Excerpt –
'''
Moreover, the current warm
period since the peak of the last ice age (21,000 years ago) was previously
thought to be very stable with none of the large climate shifts that
so characterized "ice ages." Contrary to this once widely held notion,
new evidence from deep-sea sediments and ice cores shows that this warm
period was interrupted by a series of abrupt cooling events, each lasting
several hundred years. One of the most prominent of these events occurred
roughly 12,800 years ago, after Greenland had warmed to near-present
conditions. Another smaller but significant abrupt cooling event occurred
roughly 8,200 years ago when temperatures in Greenland were slightly
above present-day temperatures. These and other recent, abrupt cooling
events have been detected from Scandinavia to Africa, some of which
occurred within a human lifetime. One such notable event 4,200 years
ago (2200 BC) is shown to be synchronous with the collapse of the world's
first human empire in Mesopotamia.
Thus, the paleoclimate
record suggests that the climate system can respond to various climate
forcings in a non-linear manner. In fact, these results document significant
and consequential climate shifts during the time of human civilization,
and highlight the characteristically abrupt aspects of climate change
and their potential consequences. This raises the possibility that if
humans alter the Earth's atmosphere rapidly enough, resulting in a global
warming, an abrupt climate shift might be induced, with significant
social and ecological consequences.
'''
Request 1 – Transcribe a part of the paleoclimate excerpt word for word, starting at the words "Thus, the paleoclimate" and stopping after the words "and ecological consequences.".
Request 2 –
Decide whether each statement agrees with the paleoclimate excerpt. Answer yes or no for each, and quote the words from the excerpt that settle it.
(a) The cooling event of roughly 12,800 years ago came after Greenland had warmed to near-present conditions.
(b) Each of the abrupt cooling events lasted only a few decades.
(c) The cooling event of roughly 8,200 years ago was larger than the one of roughly 12,800 years ago.
Request 3 – According to the paleoclimate excerpt, what was the event of 4,200 years ago synchronous with?

Data listing –
'''
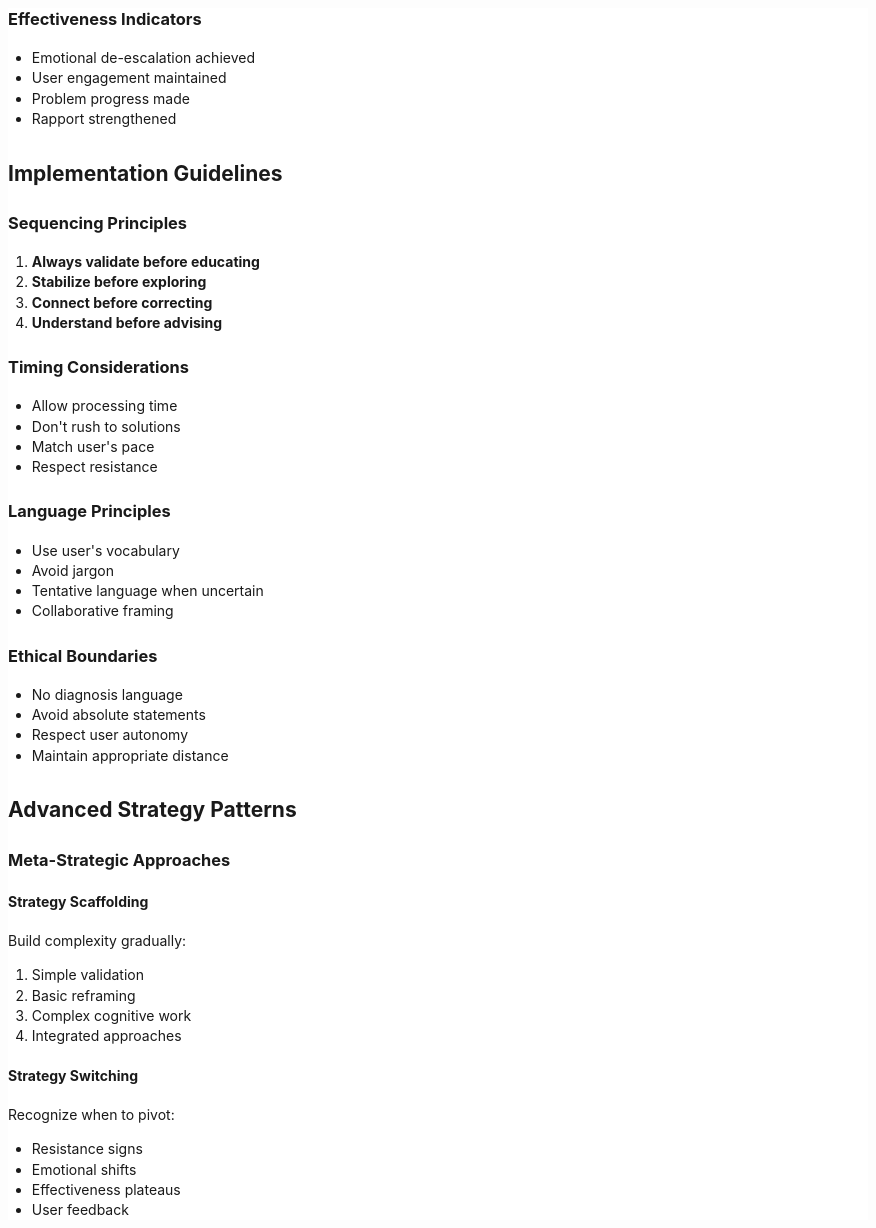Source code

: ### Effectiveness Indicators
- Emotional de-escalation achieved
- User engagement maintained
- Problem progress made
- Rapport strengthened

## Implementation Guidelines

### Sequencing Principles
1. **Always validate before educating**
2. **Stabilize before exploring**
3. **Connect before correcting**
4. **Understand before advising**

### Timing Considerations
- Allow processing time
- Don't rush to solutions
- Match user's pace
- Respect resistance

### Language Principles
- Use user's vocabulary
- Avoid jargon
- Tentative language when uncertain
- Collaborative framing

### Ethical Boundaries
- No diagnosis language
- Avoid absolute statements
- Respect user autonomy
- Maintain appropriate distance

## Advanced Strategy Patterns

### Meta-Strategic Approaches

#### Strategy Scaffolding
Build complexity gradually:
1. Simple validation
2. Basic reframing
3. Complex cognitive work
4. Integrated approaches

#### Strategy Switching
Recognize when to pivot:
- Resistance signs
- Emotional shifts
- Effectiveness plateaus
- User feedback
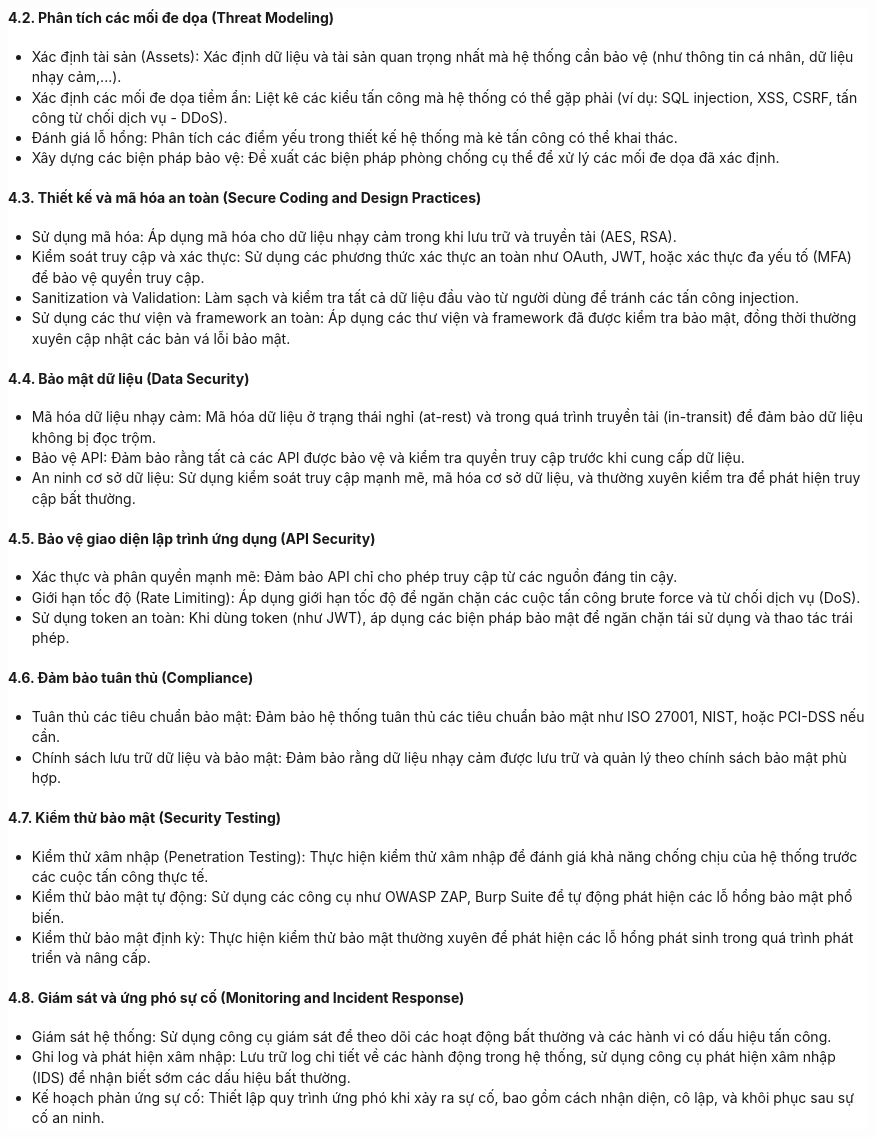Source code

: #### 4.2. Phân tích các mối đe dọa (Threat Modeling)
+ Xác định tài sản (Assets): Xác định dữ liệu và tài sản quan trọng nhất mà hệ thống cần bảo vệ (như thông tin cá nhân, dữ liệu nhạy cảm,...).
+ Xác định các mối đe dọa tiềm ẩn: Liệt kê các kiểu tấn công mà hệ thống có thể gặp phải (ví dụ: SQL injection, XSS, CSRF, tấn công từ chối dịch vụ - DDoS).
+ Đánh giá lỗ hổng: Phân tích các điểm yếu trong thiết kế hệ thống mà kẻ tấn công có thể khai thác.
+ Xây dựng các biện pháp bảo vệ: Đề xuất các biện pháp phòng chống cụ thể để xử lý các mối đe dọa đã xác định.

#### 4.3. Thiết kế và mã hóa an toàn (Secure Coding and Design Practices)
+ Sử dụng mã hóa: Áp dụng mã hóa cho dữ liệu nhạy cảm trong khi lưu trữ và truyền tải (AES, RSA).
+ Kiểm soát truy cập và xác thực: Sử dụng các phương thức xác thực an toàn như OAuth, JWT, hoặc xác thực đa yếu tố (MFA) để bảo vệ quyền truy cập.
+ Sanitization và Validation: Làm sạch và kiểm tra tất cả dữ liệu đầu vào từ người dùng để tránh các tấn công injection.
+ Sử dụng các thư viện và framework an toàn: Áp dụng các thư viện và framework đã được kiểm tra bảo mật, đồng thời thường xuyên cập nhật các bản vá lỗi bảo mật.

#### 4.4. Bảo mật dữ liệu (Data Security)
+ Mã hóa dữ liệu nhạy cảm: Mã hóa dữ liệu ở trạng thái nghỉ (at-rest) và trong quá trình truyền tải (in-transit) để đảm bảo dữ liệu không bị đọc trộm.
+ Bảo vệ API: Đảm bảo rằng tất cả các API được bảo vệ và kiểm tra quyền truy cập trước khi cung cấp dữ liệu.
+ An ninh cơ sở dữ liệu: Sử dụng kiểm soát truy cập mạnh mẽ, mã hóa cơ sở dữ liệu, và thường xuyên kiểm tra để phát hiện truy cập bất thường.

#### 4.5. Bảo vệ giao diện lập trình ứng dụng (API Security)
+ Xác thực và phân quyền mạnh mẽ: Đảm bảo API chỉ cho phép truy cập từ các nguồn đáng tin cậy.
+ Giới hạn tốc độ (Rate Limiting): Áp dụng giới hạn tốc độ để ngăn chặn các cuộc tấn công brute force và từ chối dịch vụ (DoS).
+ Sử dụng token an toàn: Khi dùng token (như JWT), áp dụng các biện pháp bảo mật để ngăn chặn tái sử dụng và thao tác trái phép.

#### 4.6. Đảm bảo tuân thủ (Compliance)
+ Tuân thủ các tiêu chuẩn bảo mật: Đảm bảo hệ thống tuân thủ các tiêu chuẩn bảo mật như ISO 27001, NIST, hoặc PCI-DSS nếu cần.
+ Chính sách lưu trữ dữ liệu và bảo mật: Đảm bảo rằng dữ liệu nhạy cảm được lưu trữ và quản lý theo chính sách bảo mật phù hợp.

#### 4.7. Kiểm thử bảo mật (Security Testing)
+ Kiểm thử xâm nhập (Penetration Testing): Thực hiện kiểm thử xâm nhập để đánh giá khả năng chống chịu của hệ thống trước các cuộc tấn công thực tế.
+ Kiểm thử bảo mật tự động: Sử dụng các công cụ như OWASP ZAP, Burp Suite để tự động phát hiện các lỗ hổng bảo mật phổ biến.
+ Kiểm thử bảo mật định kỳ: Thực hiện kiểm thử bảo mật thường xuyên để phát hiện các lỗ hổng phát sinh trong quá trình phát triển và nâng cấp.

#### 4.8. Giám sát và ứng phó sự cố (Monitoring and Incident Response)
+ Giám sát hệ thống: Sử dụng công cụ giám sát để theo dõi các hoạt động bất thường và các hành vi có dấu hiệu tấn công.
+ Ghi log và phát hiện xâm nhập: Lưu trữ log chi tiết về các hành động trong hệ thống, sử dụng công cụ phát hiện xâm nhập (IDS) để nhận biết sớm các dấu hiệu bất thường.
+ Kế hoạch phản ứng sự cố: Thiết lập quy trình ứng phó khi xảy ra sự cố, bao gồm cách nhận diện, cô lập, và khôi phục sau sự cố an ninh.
'''
Answer space 1 –
Thus, the paleoclimate
record suggests that the climate system can respond to various climate
forcings in a non-linear manner. In fact, these results document significant
and consequential climate shifts during the time of human civilization,
and highlight the characteristically abrupt aspects of climate change
and their potential consequences. This raises the possibility that if
humans alter the Earth's atmosphere rapidly enough, resulting in a global
warming, an abrupt climate shift might be induced, with significant
social and ecological consequences.

Answer space 2 –
(a) Yes: "roughly 12,800 years ago, after Greenland had warmed to near-present conditions."
(b) No: "each lasting several hundred years."
(c) No: "Another smaller but significant abrupt cooling event occurred roughly 8,200 years ago."

Answer space 3 – The collapse of the world's first human empire in Mesopotamia.